Viewers are asked to suspend belief and forget about how Israeli checkpoints, gates, and grids become the “forensic architecture” that dismantle the social fabric of this region. 76 In World War Z, the checkpoints are configured as “salvation” gates, perhaps intended to appeal to the Judeo-Christian sentiments of viewing audiences who are taught on Saturdays and Sundays to believe that Israelis are a “chosen people,” and that Jerusalem belongs to those who fought off the infidels.

In reality, Israeli checkpoints are used to remind Palestinians of their subordinate power positions and their second-class status as dispossessed people.
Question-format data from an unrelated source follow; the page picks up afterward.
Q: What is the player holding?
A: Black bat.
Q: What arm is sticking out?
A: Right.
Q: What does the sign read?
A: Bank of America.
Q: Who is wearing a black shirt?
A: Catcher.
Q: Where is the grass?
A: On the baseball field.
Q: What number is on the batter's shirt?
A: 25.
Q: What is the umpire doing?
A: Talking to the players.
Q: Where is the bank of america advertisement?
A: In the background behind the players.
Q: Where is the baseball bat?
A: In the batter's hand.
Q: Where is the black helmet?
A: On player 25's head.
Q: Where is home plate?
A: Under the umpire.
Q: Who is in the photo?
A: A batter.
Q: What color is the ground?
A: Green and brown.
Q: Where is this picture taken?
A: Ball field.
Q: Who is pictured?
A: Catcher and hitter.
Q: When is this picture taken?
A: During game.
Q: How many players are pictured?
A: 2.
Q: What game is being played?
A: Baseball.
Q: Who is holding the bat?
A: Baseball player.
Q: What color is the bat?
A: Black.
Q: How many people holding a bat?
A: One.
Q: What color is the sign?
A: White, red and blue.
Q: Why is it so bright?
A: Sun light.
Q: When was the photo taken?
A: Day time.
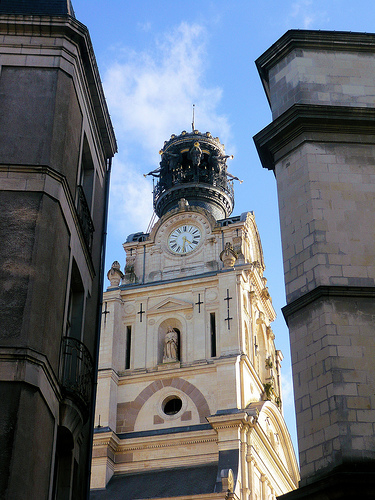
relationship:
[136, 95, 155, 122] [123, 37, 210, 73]
see through clouds in blue sky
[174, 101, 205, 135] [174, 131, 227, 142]
pole coming out of top of roof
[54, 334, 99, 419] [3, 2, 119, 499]
rail on building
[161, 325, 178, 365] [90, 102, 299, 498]
statue in alcove of building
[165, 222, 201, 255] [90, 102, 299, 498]
clock on building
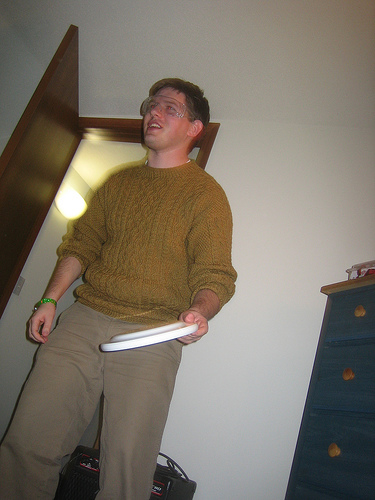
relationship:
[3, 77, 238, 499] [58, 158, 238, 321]
man wearing sweater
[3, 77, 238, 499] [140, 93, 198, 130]
man wearing goggles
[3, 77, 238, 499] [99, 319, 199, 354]
man holding frisbee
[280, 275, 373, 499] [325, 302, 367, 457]
dresser has knobs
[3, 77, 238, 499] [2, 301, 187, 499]
man wearing pants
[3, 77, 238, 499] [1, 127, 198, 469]
man next to doorway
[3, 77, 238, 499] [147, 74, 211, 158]
man has hair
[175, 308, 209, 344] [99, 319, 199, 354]
hand holding frisbee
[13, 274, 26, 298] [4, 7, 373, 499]
switch on wall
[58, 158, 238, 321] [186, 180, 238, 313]
sweater has sleeve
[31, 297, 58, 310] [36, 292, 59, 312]
watch on wrist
And the checkpoints at Israeli malls and supermarkets? Are they also meant to demean Palestinians, or to, you know, stop bomb attacks?
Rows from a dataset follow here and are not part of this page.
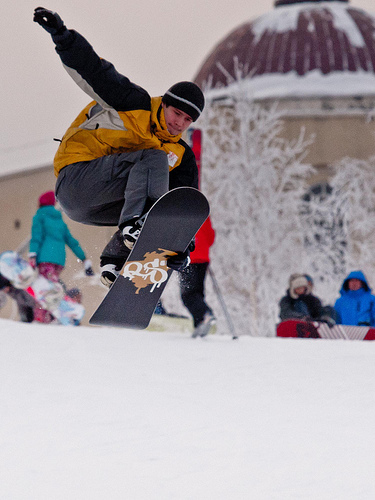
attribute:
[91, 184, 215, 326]
snowboard — black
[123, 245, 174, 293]
logo — brown, white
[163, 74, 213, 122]
cap — black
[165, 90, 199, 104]
stripe — white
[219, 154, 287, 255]
trees — white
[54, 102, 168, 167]
jacket — yellow, black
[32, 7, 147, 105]
arm — extended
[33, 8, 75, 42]
glove — black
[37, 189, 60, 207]
cap — pink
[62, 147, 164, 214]
pants — black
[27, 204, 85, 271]
jacket — aqua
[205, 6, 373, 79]
roof — red, dome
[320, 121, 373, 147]
wall — beige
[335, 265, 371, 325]
jacket — blue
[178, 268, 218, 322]
pants — black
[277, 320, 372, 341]
board — red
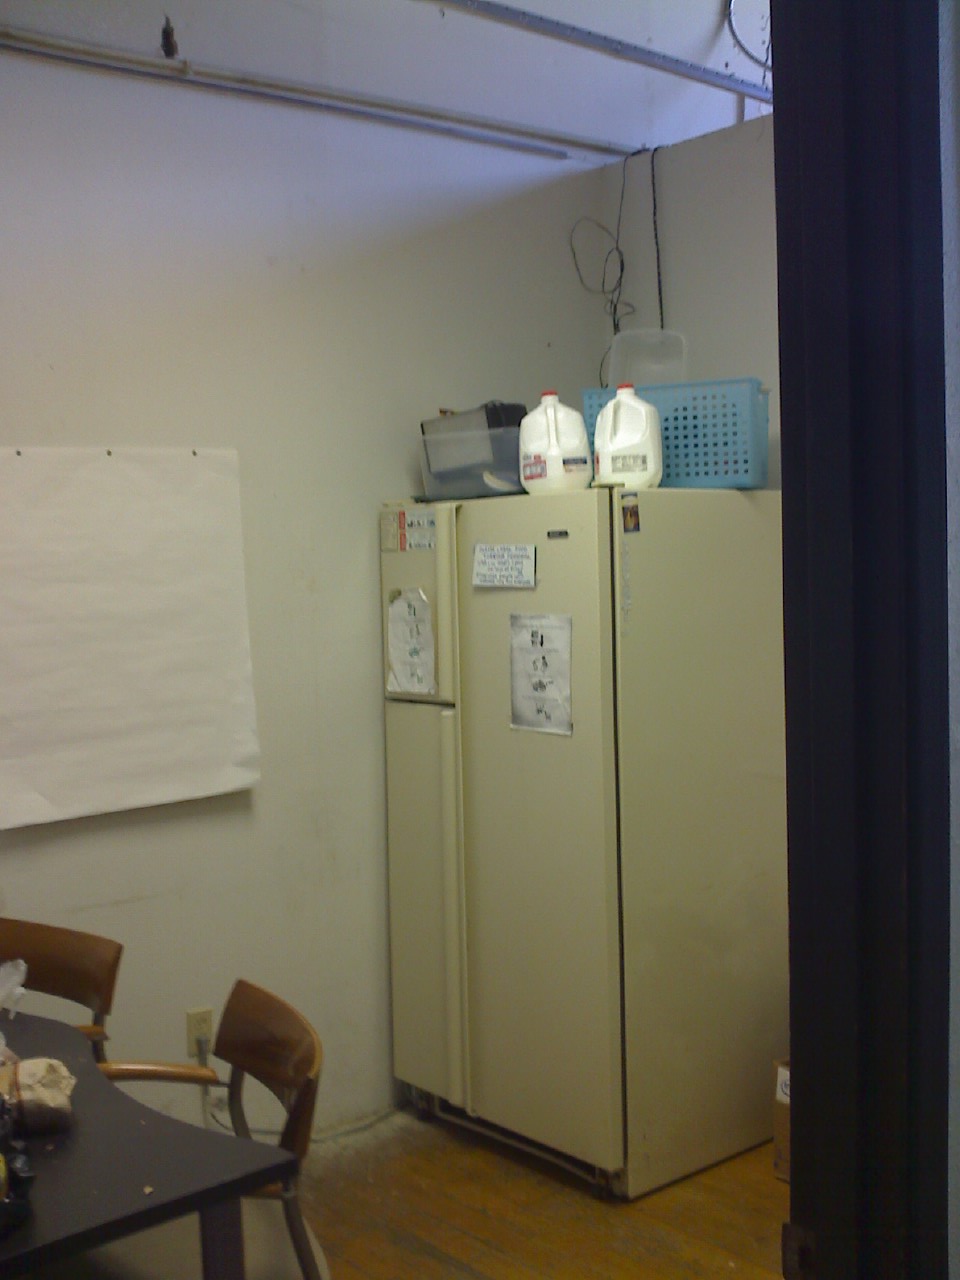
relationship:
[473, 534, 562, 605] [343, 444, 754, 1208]
paper on fridge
What about the fact that the movie makes it very clear that Arabs and Israelis are on the same side and the zombies help unite them? Why, of course,!

The camera focuses on Muslims praying, Israelis and Palestinians chanting together as they wave both Israeli and Palestinian flags, and all of this can be viewed as cinematic form of hasbara (Israeli diplomacy) that elides, counters, or neutralizes the positions of those want to underscore the apartheid nature of Palestinian othering.

The final scene in Jerusalem is described in a truly twisted way:

One of the most intriguing parts of World War Z comes when all of the chanting and flag-waving appears to infuriate the zombies, who overwhelm the Israel Defense Forces (IDF) that are there to protect the people from the zombies. As the camera moves beyond the wall, into Palestinian territory, we begin to hear grunting while dozens of monstrous bodies scurry toward the wall. Thousands of zombies are moving in dead-like piles as they breach the Israeli wall. Gerry, along with another Mossad agent, flees the country, barely making it out alive. It no coincidence that the viewer is not afforded space to sympathize with the zombies who symbolically may represent the Palestinians who threaten the security of Israel or the Palestinian terrorists who belong to organizations like Hamas. Situated thanatopolitically in the body of the zombies, the Palestinians, and their demographic threats, can be contained—at least at long as filmgoers, and Israelis, understand the necessitous nature of biosecuritizing walls.

A zombie film that doesn’t humanize the zombies is obviously showing its hate for Palestinians!

The only racists here are the academic authors, who are the only people on Earth who look at the swarming monsters in the film and automatically say – yup, those are Palestinians.